Blog post: Cloud‑native pipelines for scientific data processing with prefect and dask

Hey everyone!

I hope you don’t mind the self-promo too much, but I published recently an extended entry-level tutorial on building an end-to-end pipeline using Prefect and Dask, which uses xarray and Zarr on AWS S3, for converting raw hydroacoustic data from NOAA NCEI archive.

The data we used it’s a small subset from the 2019 Fall Bottom Trawl Survey, conducted by the Northeast Fisheries Science Center – a fisheries independent, multi-species survey that provides the primary scientific data for fisheries assessments in the U.S. mid-Atlantic and New England regions.

The raw data was recorded using an EK60 scientific echosounder which is very common narrow-band split beam sonar. The survey was conducted on-board the Henry B. Bigelow.

For processing the raw acoustic data, we used echopype, the primary Python based open-source tool used in fisheries acoustics data analysis.

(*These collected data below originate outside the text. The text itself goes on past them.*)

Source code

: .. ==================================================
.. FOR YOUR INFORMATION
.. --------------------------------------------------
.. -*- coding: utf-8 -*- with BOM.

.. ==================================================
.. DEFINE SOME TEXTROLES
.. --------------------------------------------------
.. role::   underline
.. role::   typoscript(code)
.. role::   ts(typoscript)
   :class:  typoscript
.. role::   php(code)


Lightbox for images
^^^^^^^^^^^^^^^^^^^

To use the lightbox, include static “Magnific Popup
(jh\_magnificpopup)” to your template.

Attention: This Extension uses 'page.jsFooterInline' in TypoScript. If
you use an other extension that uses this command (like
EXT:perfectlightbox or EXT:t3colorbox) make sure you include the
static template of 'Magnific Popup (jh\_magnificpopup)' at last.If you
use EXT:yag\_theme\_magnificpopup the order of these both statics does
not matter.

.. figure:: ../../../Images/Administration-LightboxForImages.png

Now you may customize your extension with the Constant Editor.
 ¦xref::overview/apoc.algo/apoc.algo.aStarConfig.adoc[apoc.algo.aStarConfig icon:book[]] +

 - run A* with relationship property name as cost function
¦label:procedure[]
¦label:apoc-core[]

More info on the dataset: NOAA Northeast Fisheries Science Center. 2019. ‘EK60 Water Column Sonar Data Collected During HB1906’. NOAA National Centers for Environmental Information. https://doi.org/10.25921/vt45-sa66

Thanks for reading!

6 Likes

Thanks for sharing @andreirusu! Reminds me a lot of the early architecture of Pangeo-Forge when we used Prefect

ps. I think you missed a chance calling output data sonzarr :wink:

2 Likes

That’s a good point @jhamman!

Pangeo-Forge does look quite similar, I guess Prefect (presumably v2) was used in the bakery?
I’m not a strong advocate of Prefect, but the folks at UW who are developing echopype are also using it (v3), and I was curious to hear why it was dropped, if you don’t mind sharing.

For us, a big bonus for using Prefect is their slick UI which we can fork and extend, and also the prefect-dask runner seems to be good enough.

Pangeo forge switched to Apache Beam for the execution engine. I’m not sure it was worth it in the end but its water under the bridge!